Mark is a globally recognized keynote speaker, educator, business consultant, and bestselling author of 10 books, most recently “Belonging to the Brand”. His blog {grow} is one of the top marketing blogs in the world. Mark has advanced degrees in marketing and organizational development, holds seven patents, and is faculty for the graduate studies program at Rutgers University.

LinkedIn: Mark Schaefer
Twitter: @markwschaefer
Facebook: Mark Schaefer
Instagram: @markwschaefer
YouTube: @MarkSchaefer

What you will learn

  • Writing a book by anchoring it to a pivotal question. (03:41)
  • Assessing the potential benefits and challenges of integrating AI in writing (06:31)
  • The enduring importance of questioning in leadership, decision-making, and adaptation (10:38)
  • Acknowledging the superiority of collaborative insights over individual content consumption (13:50)
  • Distinguishing audience from community (18:06)
  • Engaging in experimental learning, pushing boundaries, and driving progress (19:35)
  • The community’s role in guiding individuals through new technologies (22:57)
  • Emphasizing the importance of staying relevant in the face of technological advancements (24:19)
  • Amplifying your unique voice in this modern world (29:14)
  • Embracing trend curatorship for forward-thinking insights(30:06)
  • Introduction of the dog barking analogy of Drucker (33:40)

Episode Resources


Mark Schaefer: Ross, I can’t believe I’m actually seeing you in real life.

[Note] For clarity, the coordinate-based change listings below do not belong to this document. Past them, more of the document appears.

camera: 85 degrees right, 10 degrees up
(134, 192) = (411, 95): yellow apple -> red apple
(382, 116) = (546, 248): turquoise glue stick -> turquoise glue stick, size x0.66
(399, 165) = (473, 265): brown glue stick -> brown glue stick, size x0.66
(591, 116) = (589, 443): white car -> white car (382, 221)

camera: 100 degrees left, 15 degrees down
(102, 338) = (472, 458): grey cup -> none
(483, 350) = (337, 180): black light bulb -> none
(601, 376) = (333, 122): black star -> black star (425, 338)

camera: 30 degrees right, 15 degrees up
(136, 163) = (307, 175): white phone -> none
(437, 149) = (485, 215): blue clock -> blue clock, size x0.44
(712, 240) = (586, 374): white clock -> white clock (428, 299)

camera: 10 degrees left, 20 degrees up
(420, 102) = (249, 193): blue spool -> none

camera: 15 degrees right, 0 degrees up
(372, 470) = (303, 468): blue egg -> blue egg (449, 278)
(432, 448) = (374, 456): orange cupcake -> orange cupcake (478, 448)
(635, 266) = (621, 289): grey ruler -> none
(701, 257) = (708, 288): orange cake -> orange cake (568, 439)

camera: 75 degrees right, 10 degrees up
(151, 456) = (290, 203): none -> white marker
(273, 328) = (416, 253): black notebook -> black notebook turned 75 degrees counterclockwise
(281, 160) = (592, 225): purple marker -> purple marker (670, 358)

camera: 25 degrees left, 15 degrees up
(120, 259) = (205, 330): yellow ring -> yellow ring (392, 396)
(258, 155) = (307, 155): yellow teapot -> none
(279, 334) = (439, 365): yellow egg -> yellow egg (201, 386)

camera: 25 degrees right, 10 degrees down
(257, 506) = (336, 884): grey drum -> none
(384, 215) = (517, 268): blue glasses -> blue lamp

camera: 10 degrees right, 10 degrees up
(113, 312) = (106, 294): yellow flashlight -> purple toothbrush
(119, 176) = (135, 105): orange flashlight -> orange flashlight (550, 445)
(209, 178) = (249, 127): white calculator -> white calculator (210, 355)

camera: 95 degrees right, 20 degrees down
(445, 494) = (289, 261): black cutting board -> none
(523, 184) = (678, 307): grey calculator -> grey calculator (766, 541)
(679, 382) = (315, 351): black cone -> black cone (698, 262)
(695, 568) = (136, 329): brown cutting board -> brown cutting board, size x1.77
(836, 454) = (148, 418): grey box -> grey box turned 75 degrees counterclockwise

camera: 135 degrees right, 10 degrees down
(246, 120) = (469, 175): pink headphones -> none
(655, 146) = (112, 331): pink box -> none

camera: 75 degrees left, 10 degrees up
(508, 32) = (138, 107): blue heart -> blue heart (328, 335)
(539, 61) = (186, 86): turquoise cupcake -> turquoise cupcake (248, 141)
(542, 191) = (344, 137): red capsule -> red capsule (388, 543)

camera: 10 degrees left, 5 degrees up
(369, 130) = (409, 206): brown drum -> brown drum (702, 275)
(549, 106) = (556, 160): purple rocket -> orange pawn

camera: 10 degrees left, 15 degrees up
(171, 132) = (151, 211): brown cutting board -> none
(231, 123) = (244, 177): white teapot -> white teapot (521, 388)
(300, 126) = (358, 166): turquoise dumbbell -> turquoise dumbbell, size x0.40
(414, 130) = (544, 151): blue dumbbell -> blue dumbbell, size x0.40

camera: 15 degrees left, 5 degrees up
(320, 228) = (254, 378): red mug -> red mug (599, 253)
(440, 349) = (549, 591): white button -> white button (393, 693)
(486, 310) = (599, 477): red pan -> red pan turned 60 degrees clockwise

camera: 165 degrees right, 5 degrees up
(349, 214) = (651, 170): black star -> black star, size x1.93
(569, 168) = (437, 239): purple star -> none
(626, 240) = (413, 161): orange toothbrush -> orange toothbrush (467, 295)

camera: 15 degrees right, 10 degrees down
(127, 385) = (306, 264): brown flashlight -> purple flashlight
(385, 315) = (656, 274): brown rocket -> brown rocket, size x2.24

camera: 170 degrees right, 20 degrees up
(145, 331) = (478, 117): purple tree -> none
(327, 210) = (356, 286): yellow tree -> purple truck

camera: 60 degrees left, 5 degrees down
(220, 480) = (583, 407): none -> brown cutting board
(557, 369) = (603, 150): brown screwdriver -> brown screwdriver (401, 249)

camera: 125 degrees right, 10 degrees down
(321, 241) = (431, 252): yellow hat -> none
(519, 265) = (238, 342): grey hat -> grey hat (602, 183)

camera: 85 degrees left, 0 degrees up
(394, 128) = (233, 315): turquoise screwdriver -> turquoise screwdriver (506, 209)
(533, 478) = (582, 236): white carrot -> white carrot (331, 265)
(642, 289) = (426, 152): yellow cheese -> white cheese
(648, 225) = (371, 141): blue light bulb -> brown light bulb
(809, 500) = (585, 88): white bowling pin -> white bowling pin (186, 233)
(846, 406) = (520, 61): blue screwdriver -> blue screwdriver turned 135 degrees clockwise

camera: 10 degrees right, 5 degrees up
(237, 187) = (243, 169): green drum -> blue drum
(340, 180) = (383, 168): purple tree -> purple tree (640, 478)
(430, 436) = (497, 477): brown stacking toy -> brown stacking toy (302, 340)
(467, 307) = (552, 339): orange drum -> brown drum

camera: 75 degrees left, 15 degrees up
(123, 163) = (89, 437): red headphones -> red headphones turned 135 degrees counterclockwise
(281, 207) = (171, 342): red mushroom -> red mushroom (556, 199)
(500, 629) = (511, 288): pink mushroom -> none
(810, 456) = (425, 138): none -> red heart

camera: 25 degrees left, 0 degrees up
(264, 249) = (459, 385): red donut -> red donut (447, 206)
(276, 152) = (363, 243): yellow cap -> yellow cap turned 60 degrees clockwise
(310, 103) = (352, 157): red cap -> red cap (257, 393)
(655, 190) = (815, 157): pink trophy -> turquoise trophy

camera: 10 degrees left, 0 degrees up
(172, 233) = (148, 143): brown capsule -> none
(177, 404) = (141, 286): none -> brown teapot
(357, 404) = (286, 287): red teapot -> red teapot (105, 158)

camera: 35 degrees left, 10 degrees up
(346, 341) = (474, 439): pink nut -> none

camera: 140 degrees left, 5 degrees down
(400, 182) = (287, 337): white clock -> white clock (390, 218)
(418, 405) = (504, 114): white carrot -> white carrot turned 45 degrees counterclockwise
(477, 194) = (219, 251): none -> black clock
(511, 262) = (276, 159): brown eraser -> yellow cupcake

I’ve been stalking you for 10 years, my friend.

Ross Dawson: You have authored 10 books that are well ahead of most models. I’d love to hear, how is it that you distill all of the insights you get and package that into these books, this wisdom that other people are able to use and apply.

Mark: I have a quite unique and very efficient process. What I’ll do is once I have the concept for the book, it takes some time to process that, to really have it click in and say, “Yes, this is it!”. Because for me, writing a book is a big and personal risk. It’s a lot of sacrifice so I need to know I’m right. 

Ross: I’d like to find out how you know you’re right because that’s in a way that ultimately leads you to synthesis.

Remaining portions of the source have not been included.